DuetsBlog Collaborations in Creativity & the Law
  • http://uk.linkedin.com/in/interacter Neil Hopkins

    Or, on the flip side – does it ever make sense?
    What is your context around the question? Without knowing that, it’s difficult to think up the answer!
    Neil

  • http://dk.linkedin.com/in/martinlasthein Creative Director Martin Lasthein

    When you have an unforgettable name.

  • http://www.linkedin.com/pub/kitt-depatie/12/474/768 Kitt Depatie

    but a really good logo (because we are such a visual society) can never hurt your brand, hard to say if there is ever a time when it is not necessary..

  • http://www.linkedin.com/pub/shefali-arora/2/585/628 Shefali Arora

    A logo can be substituted with a very strong brand imagery for e.g. in case of Geico you recall the lizard and not the logo, or the Marlborough man and countless other brands that have a higher recall for the image they created than for a logo. However running a brand just on its image recall always runs the risk of being copied. A logo helps to copyright a brands image and therefore most brands don’t go without it.
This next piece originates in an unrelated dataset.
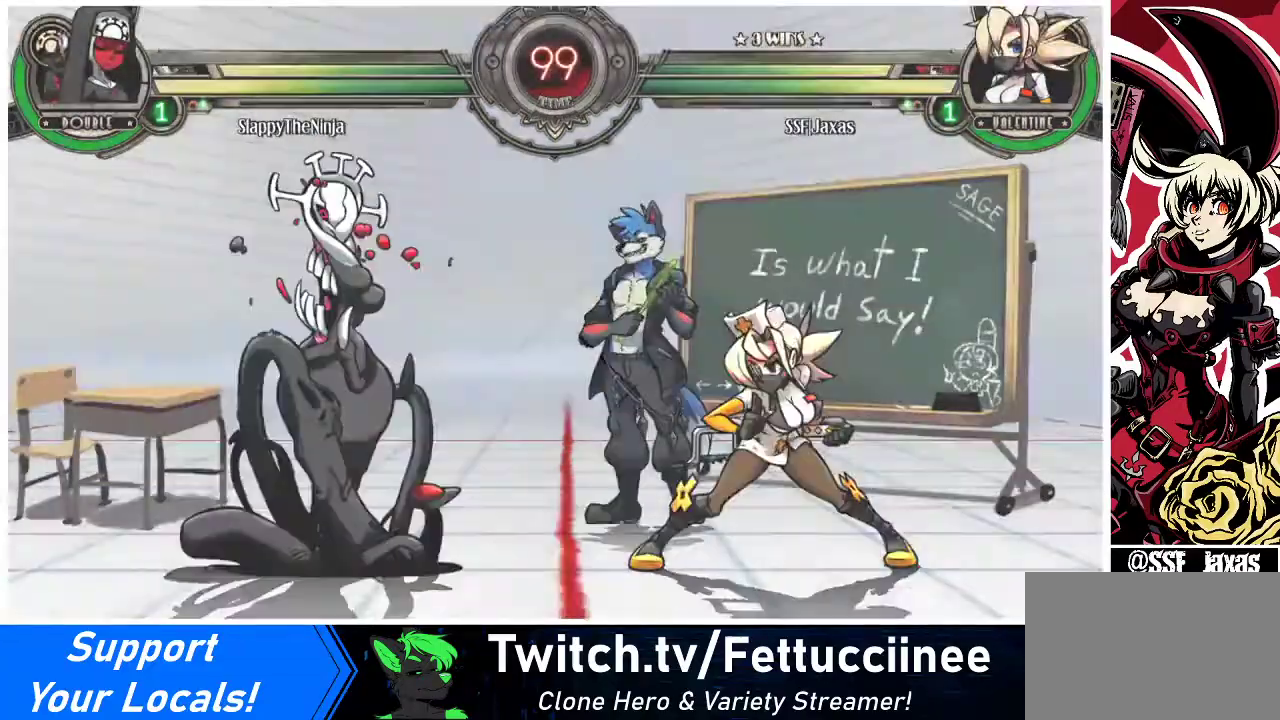
{"buttons": ["DPAD_UP", "DPAD_RIGHT"], "events": []}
  • http://www.duetsblog.com/steve-baird.html Steve Baird

    Neil, seems like most companies have been conditioned to believe they need a logo as part of their branding, and some professionals recently have argued that logos are dead, so my proposed context is really to approach it from a middle ground and ask what kinds of circumstances might weigh for or against the adoption and use of logos.
    Martin, I like your response, makes sense to me, maybe Google qualifies, and as far as I can tell, Google is logo-less.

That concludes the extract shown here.